Nació en Querétaro en 1984, y desde niño supo que lo suyo no sería imitar la realidad, sino reinventarla. Mientras algunos soñaban con ser policías o bomberos, él quería dibujar caricaturas, contar historias, inventar universos. Sus primeros pinceles fueron lápiz y papel; su primera galería, las libretas escolares repletas de personajes fantásticos. Al mismo tiempo, su educación católica lo confrontaba con la solemnidad de los murales de iglesia. Entre esos dos polos —la fantasía pop y el arte sacro— se forjó una sensibilidad que más tarde encontraría su cauce en el muralismo, en la ilustración, en la escultura y en la gestión cultural.
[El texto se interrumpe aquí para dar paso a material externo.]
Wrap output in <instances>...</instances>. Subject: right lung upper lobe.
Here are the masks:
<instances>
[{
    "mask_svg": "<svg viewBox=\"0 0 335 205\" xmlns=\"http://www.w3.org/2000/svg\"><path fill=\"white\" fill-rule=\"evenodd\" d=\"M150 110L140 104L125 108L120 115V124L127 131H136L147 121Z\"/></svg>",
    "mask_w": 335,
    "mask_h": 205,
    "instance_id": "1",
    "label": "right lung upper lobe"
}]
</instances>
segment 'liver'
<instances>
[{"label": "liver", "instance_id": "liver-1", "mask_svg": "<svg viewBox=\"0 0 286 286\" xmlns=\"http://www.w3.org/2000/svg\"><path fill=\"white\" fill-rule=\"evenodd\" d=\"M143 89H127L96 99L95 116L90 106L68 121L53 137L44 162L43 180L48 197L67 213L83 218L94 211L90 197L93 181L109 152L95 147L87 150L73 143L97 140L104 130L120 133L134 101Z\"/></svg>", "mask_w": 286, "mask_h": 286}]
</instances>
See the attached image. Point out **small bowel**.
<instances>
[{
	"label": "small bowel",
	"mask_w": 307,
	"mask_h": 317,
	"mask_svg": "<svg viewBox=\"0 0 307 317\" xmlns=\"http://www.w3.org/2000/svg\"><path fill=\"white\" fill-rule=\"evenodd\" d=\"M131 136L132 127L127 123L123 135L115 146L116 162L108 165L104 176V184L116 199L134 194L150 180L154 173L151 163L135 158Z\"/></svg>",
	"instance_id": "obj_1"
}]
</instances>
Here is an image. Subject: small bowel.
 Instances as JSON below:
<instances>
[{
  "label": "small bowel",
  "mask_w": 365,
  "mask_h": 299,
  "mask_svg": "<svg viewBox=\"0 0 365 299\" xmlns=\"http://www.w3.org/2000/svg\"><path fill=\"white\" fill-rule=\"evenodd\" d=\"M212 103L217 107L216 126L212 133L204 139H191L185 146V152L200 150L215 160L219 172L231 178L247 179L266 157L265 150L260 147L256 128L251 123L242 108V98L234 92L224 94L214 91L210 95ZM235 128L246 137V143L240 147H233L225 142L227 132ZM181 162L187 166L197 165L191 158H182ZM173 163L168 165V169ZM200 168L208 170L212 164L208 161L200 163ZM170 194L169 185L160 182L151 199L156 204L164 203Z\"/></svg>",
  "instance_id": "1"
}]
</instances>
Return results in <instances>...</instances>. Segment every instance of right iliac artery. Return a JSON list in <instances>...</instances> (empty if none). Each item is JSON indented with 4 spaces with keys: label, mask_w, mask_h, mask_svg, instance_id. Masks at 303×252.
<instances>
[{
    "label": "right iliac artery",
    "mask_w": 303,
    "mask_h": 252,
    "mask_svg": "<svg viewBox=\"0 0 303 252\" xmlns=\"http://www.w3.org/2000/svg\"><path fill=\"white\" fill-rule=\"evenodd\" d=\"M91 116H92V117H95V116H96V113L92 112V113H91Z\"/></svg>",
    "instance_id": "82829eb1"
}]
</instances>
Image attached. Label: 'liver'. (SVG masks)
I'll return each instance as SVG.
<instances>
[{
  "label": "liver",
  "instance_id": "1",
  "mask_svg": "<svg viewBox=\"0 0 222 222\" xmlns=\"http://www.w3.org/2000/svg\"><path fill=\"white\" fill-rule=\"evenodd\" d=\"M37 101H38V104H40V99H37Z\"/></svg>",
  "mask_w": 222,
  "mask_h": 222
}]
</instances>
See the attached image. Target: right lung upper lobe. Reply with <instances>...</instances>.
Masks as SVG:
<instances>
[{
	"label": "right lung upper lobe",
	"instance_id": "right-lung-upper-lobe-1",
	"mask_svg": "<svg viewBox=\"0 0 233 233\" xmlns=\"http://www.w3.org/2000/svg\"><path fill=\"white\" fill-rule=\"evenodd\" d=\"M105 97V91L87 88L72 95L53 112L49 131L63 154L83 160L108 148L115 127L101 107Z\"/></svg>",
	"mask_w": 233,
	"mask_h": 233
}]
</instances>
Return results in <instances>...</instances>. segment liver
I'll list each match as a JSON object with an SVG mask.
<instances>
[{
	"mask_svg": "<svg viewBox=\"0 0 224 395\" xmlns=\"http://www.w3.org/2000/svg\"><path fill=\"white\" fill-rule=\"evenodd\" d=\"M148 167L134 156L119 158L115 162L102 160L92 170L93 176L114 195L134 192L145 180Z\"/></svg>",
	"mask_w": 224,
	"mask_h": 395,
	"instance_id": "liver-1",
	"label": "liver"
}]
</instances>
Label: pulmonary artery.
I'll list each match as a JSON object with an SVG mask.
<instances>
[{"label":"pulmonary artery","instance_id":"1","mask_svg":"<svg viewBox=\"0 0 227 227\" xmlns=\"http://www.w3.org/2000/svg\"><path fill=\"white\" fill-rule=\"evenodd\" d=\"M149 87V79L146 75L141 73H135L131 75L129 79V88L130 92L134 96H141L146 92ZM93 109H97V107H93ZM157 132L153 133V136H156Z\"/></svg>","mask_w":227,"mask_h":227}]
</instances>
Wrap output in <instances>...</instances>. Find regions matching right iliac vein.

“Yo no me veo solo como artista”, confiesa Luis con una convicción que desarma. “El arte para mí es una herramienta de desarrollo personal, de diálogo con la sociedad, no una etiqueta que cargar”. Esa certeza lo ha llevado a moverse sin miedo entre territorios: pintar muros en Brasil, Miami o Estonia; dar clases en escuelas públicas; dirigir la Galería Municipal; organizar ferias como Mercado Negro o proyectos colectivos como Arte Nueve Urbano; colaborar en escenografías, juguetes artísticos, conciertos y cine. Todo lo que toca, lo convierte en experiencia compartida, como si cada proyecto fuera un nuevo tejido de voces.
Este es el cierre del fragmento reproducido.